REQUIRED WORK: Each line below must be transcribed with no word changed.

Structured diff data
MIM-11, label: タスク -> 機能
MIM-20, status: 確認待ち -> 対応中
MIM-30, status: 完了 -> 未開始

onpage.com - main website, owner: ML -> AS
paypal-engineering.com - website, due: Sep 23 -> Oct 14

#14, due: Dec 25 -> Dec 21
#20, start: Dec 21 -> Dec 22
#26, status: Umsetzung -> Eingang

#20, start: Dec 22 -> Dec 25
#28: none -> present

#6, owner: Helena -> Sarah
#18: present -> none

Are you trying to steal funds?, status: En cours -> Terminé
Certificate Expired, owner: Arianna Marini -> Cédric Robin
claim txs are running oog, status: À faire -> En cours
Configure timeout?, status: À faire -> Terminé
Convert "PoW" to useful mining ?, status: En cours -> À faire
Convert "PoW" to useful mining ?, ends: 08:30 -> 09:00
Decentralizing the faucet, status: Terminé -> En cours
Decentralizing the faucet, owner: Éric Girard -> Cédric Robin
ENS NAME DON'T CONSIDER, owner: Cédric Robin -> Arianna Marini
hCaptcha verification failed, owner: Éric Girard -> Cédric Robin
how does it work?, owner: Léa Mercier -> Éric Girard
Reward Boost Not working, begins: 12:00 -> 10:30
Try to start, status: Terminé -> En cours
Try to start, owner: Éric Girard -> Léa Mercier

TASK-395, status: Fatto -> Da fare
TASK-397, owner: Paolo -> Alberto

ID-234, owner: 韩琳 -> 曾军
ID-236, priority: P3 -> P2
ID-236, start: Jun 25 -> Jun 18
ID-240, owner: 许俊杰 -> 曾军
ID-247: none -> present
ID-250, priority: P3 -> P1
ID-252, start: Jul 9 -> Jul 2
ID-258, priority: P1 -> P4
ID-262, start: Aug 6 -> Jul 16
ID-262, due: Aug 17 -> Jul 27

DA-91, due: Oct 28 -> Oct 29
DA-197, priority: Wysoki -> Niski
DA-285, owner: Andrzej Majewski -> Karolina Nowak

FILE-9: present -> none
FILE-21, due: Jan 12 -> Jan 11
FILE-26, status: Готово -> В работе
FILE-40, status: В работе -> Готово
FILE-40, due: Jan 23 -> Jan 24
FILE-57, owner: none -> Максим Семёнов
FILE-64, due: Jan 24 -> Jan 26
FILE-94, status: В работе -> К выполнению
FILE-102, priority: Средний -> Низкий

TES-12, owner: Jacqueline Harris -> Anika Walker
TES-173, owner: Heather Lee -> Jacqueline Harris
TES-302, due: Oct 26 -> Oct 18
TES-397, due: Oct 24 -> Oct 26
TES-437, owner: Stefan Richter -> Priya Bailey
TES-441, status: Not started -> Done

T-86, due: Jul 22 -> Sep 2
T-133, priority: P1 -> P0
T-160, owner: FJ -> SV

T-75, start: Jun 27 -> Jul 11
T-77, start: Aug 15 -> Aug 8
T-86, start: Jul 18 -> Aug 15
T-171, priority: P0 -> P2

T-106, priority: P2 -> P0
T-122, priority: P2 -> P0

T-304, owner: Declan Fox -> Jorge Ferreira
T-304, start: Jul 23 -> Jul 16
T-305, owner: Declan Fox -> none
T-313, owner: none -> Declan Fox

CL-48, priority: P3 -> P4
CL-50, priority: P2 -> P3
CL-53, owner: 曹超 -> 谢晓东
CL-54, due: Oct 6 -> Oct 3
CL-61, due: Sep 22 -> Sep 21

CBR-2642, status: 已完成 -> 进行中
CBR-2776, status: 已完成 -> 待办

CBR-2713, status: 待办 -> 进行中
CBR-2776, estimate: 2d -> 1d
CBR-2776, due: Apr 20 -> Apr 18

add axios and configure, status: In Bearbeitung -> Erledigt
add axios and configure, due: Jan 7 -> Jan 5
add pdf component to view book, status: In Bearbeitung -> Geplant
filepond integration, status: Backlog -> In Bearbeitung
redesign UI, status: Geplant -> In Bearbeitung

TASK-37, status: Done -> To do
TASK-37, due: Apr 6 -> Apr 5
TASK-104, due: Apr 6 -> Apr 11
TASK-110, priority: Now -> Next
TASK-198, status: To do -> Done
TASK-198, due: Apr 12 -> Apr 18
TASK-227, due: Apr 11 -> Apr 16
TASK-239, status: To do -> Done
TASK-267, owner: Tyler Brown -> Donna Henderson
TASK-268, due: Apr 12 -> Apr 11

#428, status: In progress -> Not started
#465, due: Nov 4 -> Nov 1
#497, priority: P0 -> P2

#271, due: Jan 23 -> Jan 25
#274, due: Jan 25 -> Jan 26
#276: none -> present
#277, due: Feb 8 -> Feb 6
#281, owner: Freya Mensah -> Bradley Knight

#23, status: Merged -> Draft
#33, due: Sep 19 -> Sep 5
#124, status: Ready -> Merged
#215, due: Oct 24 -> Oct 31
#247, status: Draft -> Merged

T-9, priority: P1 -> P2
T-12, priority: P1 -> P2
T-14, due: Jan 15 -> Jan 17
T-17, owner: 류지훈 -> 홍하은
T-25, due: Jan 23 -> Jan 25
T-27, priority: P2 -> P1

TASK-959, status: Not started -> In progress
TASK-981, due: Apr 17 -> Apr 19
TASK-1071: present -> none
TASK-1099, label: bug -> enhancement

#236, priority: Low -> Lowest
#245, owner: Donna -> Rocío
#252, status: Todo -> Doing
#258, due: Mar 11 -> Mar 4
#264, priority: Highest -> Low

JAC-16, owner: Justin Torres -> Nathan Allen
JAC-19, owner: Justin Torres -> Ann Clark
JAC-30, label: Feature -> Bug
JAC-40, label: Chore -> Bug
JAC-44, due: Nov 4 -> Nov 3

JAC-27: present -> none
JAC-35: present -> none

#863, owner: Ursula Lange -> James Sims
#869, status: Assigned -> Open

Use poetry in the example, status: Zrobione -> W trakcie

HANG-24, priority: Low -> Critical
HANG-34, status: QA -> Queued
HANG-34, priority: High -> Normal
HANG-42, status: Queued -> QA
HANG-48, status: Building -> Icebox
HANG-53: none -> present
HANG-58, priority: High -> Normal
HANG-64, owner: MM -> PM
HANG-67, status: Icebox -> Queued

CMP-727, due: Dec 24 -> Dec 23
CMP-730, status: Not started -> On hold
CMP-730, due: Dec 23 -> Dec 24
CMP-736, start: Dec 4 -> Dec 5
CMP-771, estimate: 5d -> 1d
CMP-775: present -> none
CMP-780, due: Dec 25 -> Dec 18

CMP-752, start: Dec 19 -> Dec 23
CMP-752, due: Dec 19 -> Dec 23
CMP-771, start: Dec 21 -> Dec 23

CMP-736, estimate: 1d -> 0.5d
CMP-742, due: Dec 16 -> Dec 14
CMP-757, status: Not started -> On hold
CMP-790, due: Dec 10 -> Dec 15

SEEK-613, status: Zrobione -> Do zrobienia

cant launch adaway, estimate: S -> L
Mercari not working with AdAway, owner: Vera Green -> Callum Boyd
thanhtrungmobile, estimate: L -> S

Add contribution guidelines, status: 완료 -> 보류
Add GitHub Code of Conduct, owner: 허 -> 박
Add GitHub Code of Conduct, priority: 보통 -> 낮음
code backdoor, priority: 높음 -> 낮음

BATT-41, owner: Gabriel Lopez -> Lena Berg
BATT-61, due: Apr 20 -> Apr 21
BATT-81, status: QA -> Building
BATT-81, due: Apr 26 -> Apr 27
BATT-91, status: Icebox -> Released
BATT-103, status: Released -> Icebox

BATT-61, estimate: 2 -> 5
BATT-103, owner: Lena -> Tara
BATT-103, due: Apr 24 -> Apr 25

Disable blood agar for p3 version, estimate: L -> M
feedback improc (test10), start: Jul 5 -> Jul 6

ANSWER FOR THE TASK:
MIM-11, label: タスク -> 機能
MIM-20, status: 確認待ち -> 対応中
MIM-30, status: 完了 -> 未開始

onpage.com - main website, owner: ML -> AS
paypal-engineering.com - website, due: Sep 23 -> Oct 14

#14, due: Dec 25 -> Dec 21
#20, start: Dec 21 -> Dec 22
#26, status: Umsetzung -> Eingang

#20, start: Dec 22 -> Dec 25
#28: none -> present

#6, owner: Helena -> Sarah
#18: present -> none

Are you trying to steal funds?, status: En cours -> Terminé
Certificate Expired, owner: Arianna Marini -> Cédric Robin
claim txs are running oog, status: À faire -> En cours
Configure timeout?, status: À faire -> Terminé
Convert "PoW" to useful mining ?, status: En cours -> À faire
Convert "PoW" to useful mining ?, ends: 08:30 -> 09:00
Decentralizing the faucet, status: Terminé -> En cours
Decentralizing the faucet, owner: Éric Girard -> Cédric Robin
ENS NAME DON'T CONSIDER, owner: Cédric Robin -> Arianna Marini
hCaptcha verification failed, owner: Éric Girard -> Cédric Robin
how does it work?, owner: Léa Mercier -> Éric Girard
Reward Boost Not working, begins: 12:00 -> 10:30
Try to start, status: Terminé -> En cours
Try to start, owner: Éric Girard -> Léa Mercier

TASK-395, status: Fatto -> Da fare
TASK-397, owner: Paolo -> Alberto

ID-234, owner: 韩琳 -> 曾军
ID-236, priority: P3 -> P2
ID-236, start: Jun 25 -> Jun 18
ID-240, owner: 许俊杰 -> 曾军
ID-247: none -> present
ID-250, priority: P3 -> P1
ID-252, start: Jul 9 -> Jul 2
ID-258, priority: P1 -> P4
ID-262, start: Aug 6 -> Jul 16
ID-262, due: Aug 17 -> Jul 27

DA-91, due: Oct 28 -> Oct 29
DA-197, priority: Wysoki -> Niski
DA-285, owner: Andrzej Majewski -> Karolina Nowak

FILE-9: present -> none
FILE-21, due: Jan 12 -> Jan 11
FILE-26, status: Готово -> В работе
FILE-40, status: В работе -> Готово
FILE-40, due: Jan 23 -> Jan 24
FILE-57, owner: none -> Максим Семёнов
FILE-64, due: Jan 24 -> Jan 26
FILE-94, status: В работе -> К выполнению
FILE-102, priority: Средний -> Низкий

TES-12, owner: Jacqueline Harris -> Anika Walker
TES-173, owner: Heather Lee -> Jacqueline Harris
TES-302, due: Oct 26 -> Oct 18
TES-397, due: Oct 24 -> Oct 26
TES-437, owner: Stefan Richter -> Priya Bailey
TES-441, status: Not started -> Done

T-86, due: Jul 22 -> Sep 2
T-133, priority: P1 -> P0
T-160, owner: FJ -> SV

T-75, start: Jun 27 -> Jul 11
T-77, start: Aug 15 -> Aug 8
T-86, start: Jul 18 -> Aug 15
T-171, priority: P0 -> P2

T-106, priority: P2 -> P0
T-122, priority: P2 -> P0

T-304, owner: Declan Fox -> Jorge Ferreira
T-304, start: Jul 23 -> Jul 16
T-305, owner: Declan Fox -> none
T-313, owner: none -> Declan Fox

CL-48, priority: P3 -> P4
CL-50, priority: P2 -> P3
CL-53, owner: 曹超 -> 谢晓东
CL-54, due: Oct 6 -> Oct 3
CL-61, due: Sep 22 -> Sep 21

CBR-2642, status: 已完成 -> 进行中
CBR-2776, status: 已完成 -> 待办

CBR-2713, status: 待办 -> 进行中
CBR-2776, estimate: 2d -> 1d
CBR-2776, due: Apr 20 -> Apr 18

add axios and configure, status: In Bearbeitung -> Erledigt
add axios and configure, due: Jan 7 -> Jan 5
add pdf component to view book, status: In Bearbeitung -> Geplant
filepond integration, status: Backlog -> In Bearbeitung
redesign UI, status: Geplant -> In Bearbeitung

TASK-37, status: Done -> To do
TASK-37, due: Apr 6 -> Apr 5
TASK-104, due: Apr 6 -> Apr 11
TASK-110, priority: Now -> Next
TASK-198, status: To do -> Done
TASK-198, due: Apr 12 -> Apr 18
TASK-227, due: Apr 11 -> Apr 16
TASK-239, status: To do -> Done
TASK-267, owner: Tyler Brown -> Donna Henderson
TASK-268, due: Apr 12 -> Apr 11

#428, status: In progress -> Not started
#465, due: Nov 4 -> Nov 1
#497, priority: P0 -> P2

#271, due: Jan 23 -> Jan 25
#274, due: Jan 25 -> Jan 26
#276: none -> present
#277, due: Feb 8 -> Feb 6
#281, owner: Freya Mensah -> Bradley Knight

#23, status: Merged -> Draft
#33, due: Sep 19 -> Sep 5
#124, status: Ready -> Merged
#215, due: Oct 24 -> Oct 31
#247, status: Draft -> Merged

T-9, priority: P1 -> P2
T-12, priority: P1 -> P2
T-14, due: Jan 15 -> Jan 17
T-17, owner: 류지훈 -> 홍하은
T-25, due: Jan 23 -> Jan 25
T-27, priority: P2 -> P1

TASK-959, status: Not started -> In progress
TASK-981, due: Apr 17 -> Apr 19
TASK-1071: present -> none
TASK-1099, label: bug -> enhancement

#236, priority: Low -> Lowest
#245, owner: Donna -> Rocío
#252, status: Todo -> Doing
#258, due: Mar 11 -> Mar 4
#264, priority: Highest -> Low

JAC-16, owner: Justin Torres -> Nathan Allen
JAC-19, owner: Justin Torres -> Ann Clark
JAC-30, label: Feature -> Bug
JAC-40, label: Chore -> Bug
JAC-44, due: Nov 4 -> Nov 3

JAC-27: present -> none
JAC-35: present -> none

#863, owner: Ursula Lange -> James Sims
#869, status: Assigned -> Open

Use poetry in the example, status: Zrobione -> W trakcie

HANG-24, priority: Low -> Critical
HANG-34, status: QA -> Queued
HANG-34, priority: High -> Normal
HANG-42, status: Queued -> QA
HANG-48, status: Building -> Icebox
HANG-53: none -> present
HANG-58, priority: High -> Normal
HANG-64, owner: MM -> PM
HANG-67, status: Icebox -> Queued

CMP-727, due: Dec 24 -> Dec 23
CMP-730, status: Not started -> On hold
CMP-730, due: Dec 23 -> Dec 24
CMP-736, start: Dec 4 -> Dec 5
CMP-771, estimate: 5d -> 1d
CMP-775: present -> none
CMP-780, due: Dec 25 -> Dec 18

CMP-752, start: Dec 19 -> Dec 23
CMP-752, due: Dec 19 -> Dec 23
CMP-771, start: Dec 21 -> Dec 23

CMP-736, estimate: 1d -> 0.5d
CMP-742, due: Dec 16 -> Dec 14
CMP-757, status: Not started -> On hold
CMP-790, due: Dec 10 -> Dec 15

SEEK-613, status: Zrobione -> Do zrobienia

cant launch adaway, estimate: S -> L
Mercari not working with AdAway, owner: Vera Green -> Callum Boyd
thanhtrungmobile, estimate: L -> S

Add contribution guidelines, status: 완료 -> 보류
Add GitHub Code of Conduct, owner: 허 -> 박
Add GitHub Code of Conduct, priority: 보통 -> 낮음
code backdoor, priority: 높음 -> 낮음

BATT-41, owner: Gabriel Lopez -> Lena Berg
BATT-61, due: Apr 20 -> Apr 21
BATT-81, status: QA -> Building
BATT-81, due: Apr 26 -> Apr 27
BATT-91, status: Icebox -> Released
BATT-103, status: Released -> Icebox

BATT-61, estimate: 2 -> 5
BATT-103, owner: Lena -> Tara
BATT-103, due: Apr 24 -> Apr 25

Disable blood agar for p3 version, estimate: L -> M
feedback improc (test10), start: Jul 5 -> Jul 6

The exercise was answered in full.